(Entries taken from a collection)
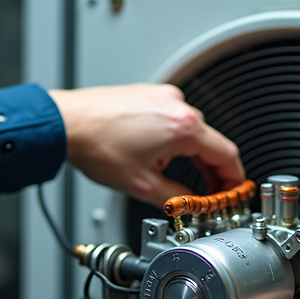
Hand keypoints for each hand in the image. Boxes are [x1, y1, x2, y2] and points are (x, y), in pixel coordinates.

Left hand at [48, 84, 245, 205]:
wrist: (66, 124)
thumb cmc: (96, 145)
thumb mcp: (142, 185)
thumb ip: (175, 198)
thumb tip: (188, 203)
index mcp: (184, 127)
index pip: (227, 155)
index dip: (233, 180)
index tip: (230, 193)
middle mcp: (177, 105)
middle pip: (210, 143)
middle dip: (209, 172)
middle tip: (202, 195)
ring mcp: (161, 96)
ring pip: (189, 132)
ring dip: (186, 156)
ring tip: (163, 175)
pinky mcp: (147, 95)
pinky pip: (170, 120)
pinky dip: (169, 140)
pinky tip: (150, 155)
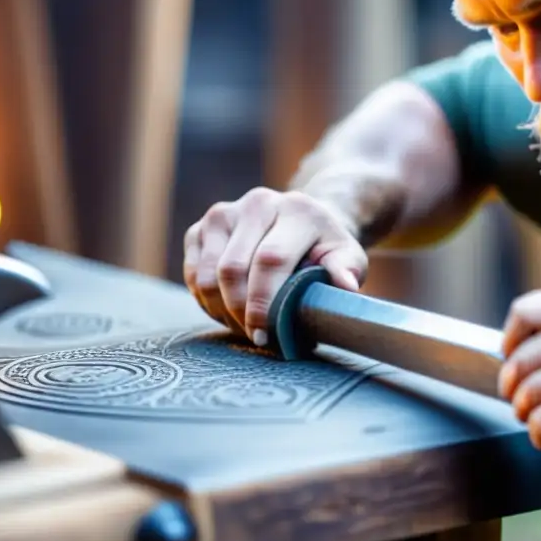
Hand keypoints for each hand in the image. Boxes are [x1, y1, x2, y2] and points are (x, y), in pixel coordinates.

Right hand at [183, 188, 367, 345]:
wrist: (300, 221)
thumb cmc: (324, 248)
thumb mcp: (347, 256)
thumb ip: (347, 269)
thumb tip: (346, 287)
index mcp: (296, 209)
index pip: (271, 259)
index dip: (264, 302)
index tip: (265, 334)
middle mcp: (257, 203)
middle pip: (233, 268)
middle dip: (240, 312)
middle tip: (254, 337)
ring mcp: (224, 213)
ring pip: (207, 274)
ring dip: (221, 309)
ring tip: (243, 325)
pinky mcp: (201, 227)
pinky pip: (193, 274)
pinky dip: (206, 301)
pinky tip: (228, 310)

PROBLEM STATEMENT: From the entries above, copy exactly the lines starting at the one with "Left hand at" and stopping at the one with "Right hand at", keeping both ends. Drop the pictures.

TASK RESULT:
Left hand at [48, 84, 245, 205]:
wrist: (66, 124)
thumb cmc: (96, 145)
thumb mcp: (142, 185)
thumb ip: (175, 198)
thumb tip: (188, 203)
index mcp: (184, 127)
index pip: (227, 155)
index dip: (233, 180)
index tip: (230, 193)
middle mcp: (177, 105)
middle pip: (210, 143)
middle dip: (209, 172)
middle tip: (202, 195)
ring mcp: (161, 96)
ring pip: (189, 132)
ring dip: (186, 156)
ring tip: (163, 175)
pinky mcp: (147, 95)
pinky pip: (170, 120)
pinky dip: (169, 140)
pinky tip: (150, 155)
Hand keypoints for each hand in the image. Boxes are [x1, y1, x2, y2] and points are (x, y), in pixel coordinates.

Right hand at [183, 188, 367, 345]:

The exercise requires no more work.